The Time article that I wrote [“I won’t Be Banning Porn for My Son”] has 70 comments or something, but I haven’t read them. I wrote it to be somewhat inflammatory, though. It’s not like I’m going to say, “Here you go son, here’s some hard core porn.” No. Not in a million years. It was more like, “Ok, I don’t think as a parent I’m going to be able to keep you away from this entirely, and I’d like you to have some context or framework for how to think about it.” It took me thirty years of my life to be able to contextualize porn. Banning it is an easy way not to talk about it.
B: You wrote this book in the States, and your publisher, Seal Press, is from Seattle. You’re Canadian--how has this been for publicity in both countries?
ES: I wrote all the book proposals and the first three chapters in L.A., and then we actually moved back to Vancouver for a winter where I ended up writing a bunch of it, and then I finished it in Montreal. The book has an American publisher, and my agent is Canadian. Overall, I’m getting more press in Canada, which is interesting because we had a hard time selling the book in Canada, and my agent had the perspective, “Oh, Canadians don’t know what to do with sex books. American publishers are a little more willing to pick up a book like that.” But it’s getting a lot more press in Canada than I expected, given it’s not a Canadian publisher.
B: What are you working on now?
ES: I finished writing Prude last March/April. I wrote a big chunk when I was pregnant with my son, and then he was born, and I finished it up in this crazy flurry of newborn, and—
B: You finished it after he was born? That’s really impressive.
ES: Actually it was really fun because it gave me this little mental break away from being a full-time Mommy. Robbie was able to help me. He would take care of Harrison in the morning, and I would go write for 3-4 hours, and then back to it. So I actually really enjoyed it, but after all of that I was like, “Ok! Take a breath.” My brain is starting to percolate a little bit more. I think it would be a lot of fun to put together a book of personal essays right now. The working title I thought of the other day was “Meditations on aging, marriage, and motherhood from an occasional narcissistic lunatic”? Something like that.
B: Where else can readers find your work?
ES: At the moment I am amalgamating my website and blog to feature more of my articles and the press from my book.

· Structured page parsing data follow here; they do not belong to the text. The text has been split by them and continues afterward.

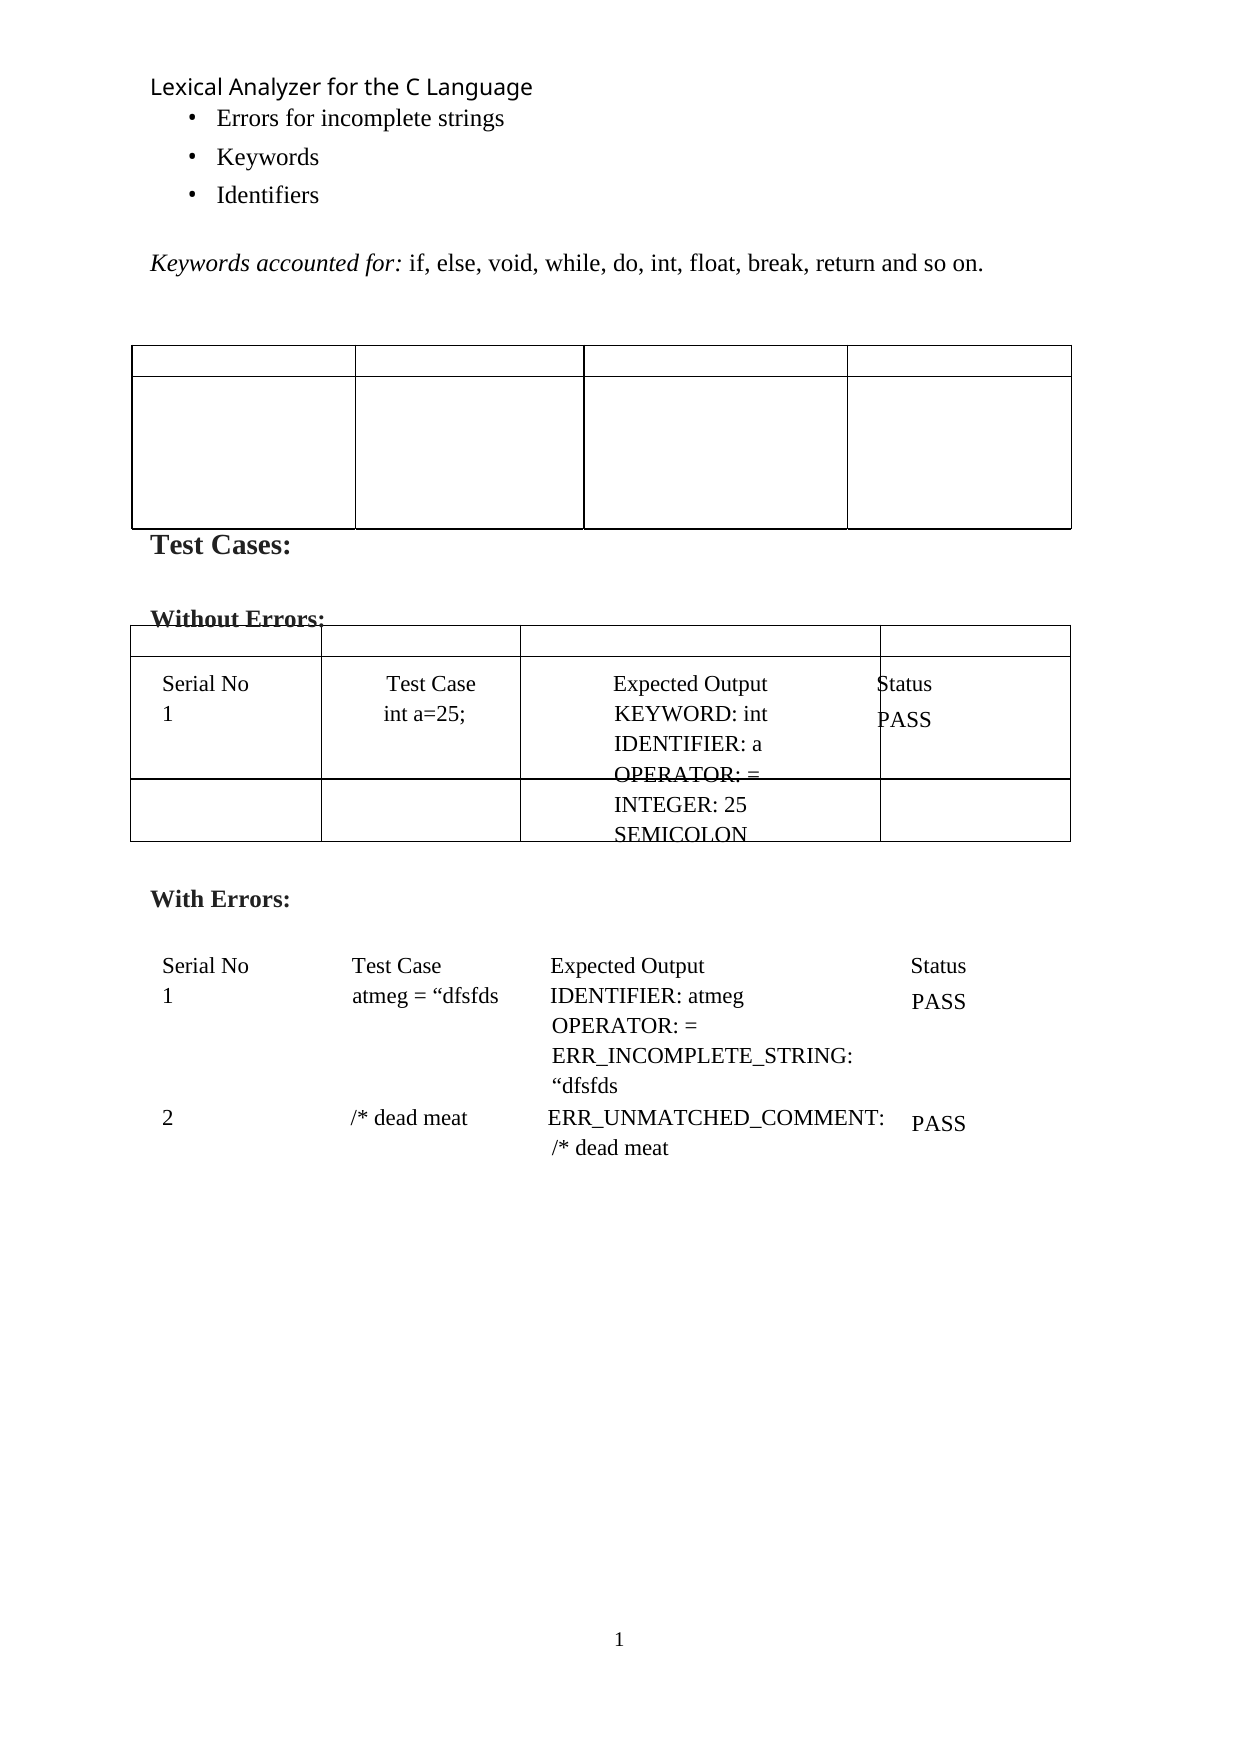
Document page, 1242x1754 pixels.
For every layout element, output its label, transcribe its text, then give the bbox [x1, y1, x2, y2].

text 1 int a=25; KEYWORD: int IDENTIFIER: a OPERATOR: = INTEGER: 25 [162, 700, 771, 817]
text PASS [911, 988, 1067, 1014]
text 1 atmeg = “dfsfds IDENTIFIER: atmeg OPERATOR: = ERR_INCOMPLETE_STRING: “dfsfds [162, 982, 857, 1099]
text SEMICOLON [139, 821, 747, 846]
text 2 /* dead meat ERR_UNMATCHED_COMMENT: [162, 1104, 895, 1130]
text Test Cases: [150, 527, 1067, 560]
text • Errors for incomplete strings [187, 100, 1067, 134]
text • Keywords [187, 138, 1067, 172]
text • Identifiers [187, 177, 1067, 211]
text With Errors: [150, 884, 1067, 913]
text Keywords accounted for: if, else, void, while, do, int, float, break, return and so on. [150, 248, 1067, 277]
text /* dead meat [552, 1134, 889, 1160]
text PASS [911, 1110, 1067, 1137]
text Without Errors: [150, 604, 1067, 632]
text Serial No Test Case Expected Output Status [162, 670, 1067, 695]
text PASS [877, 706, 1067, 732]
text Serial No Test Case Expected Output Status [162, 952, 1067, 977]
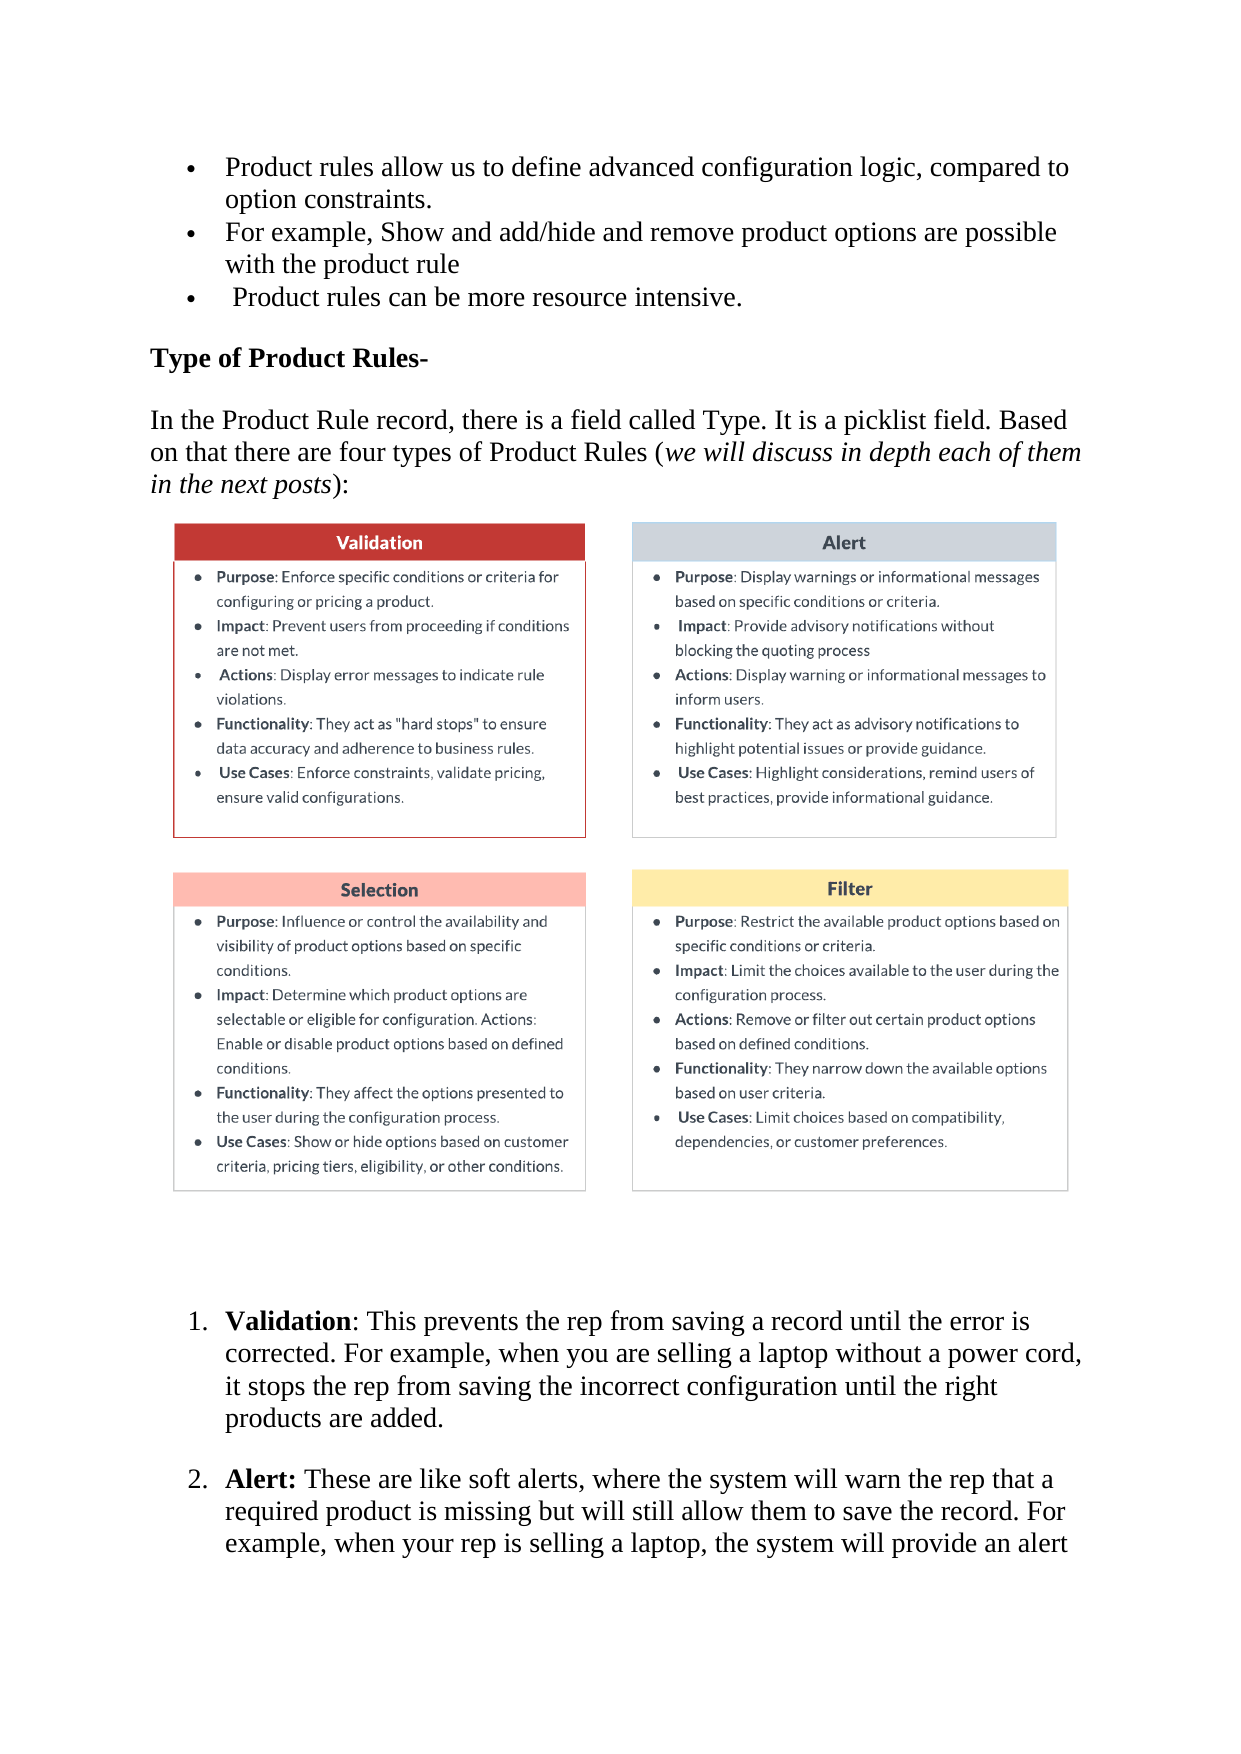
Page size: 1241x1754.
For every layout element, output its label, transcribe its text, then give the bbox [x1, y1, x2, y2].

list Validation: This prevents the rep from saving a record until the error is corrected. For example, when you are selling a laptop without a power cord, it stops the rep from saving the incorrect configuration until the right products are added. [187, 1304, 1090, 1434]
list For example, Show and add/hide and remove product options are possible with the product rule [187, 215, 1090, 279]
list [187, 1462, 1090, 1559]
list Product rules can be more resource intensive. [187, 279, 1090, 312]
picture [150, 500, 1091, 1214]
text In the Product Rule record, there is a field called Type. It is a picklist field. Based on that there are four types of Product Rules (we will discuss in depth each of them in the next posts): [150, 403, 1090, 500]
text Type of Product Rules- [150, 341, 1090, 373]
list Product rules allow us to define advanced configuration logic, compared to option constraints. [187, 150, 1090, 215]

It’s at www.Imarriedapornographer.com.
B: Do you have any parting advice for MFA students about to graduate?
ES: Well, side income is important, and you have to prioritize writing in a huge way. I’ve been extremely lucky that Robbie has been so supportive: both emotionally and, frankly, financially. Robbie got a job in Vancouver, and the company put us up in a house for six months. I was able to push this project to see if I could get a book deal, and that’s when it happened. I rewrote the proposal again, and I was able to really focus on it. I was super lucky to have that time. Wherever you can, make time in your life and prioritize writing. Follow what you’re passionate about.
This interview has been condensed and edited. Photo courtesy of Emily Southwood.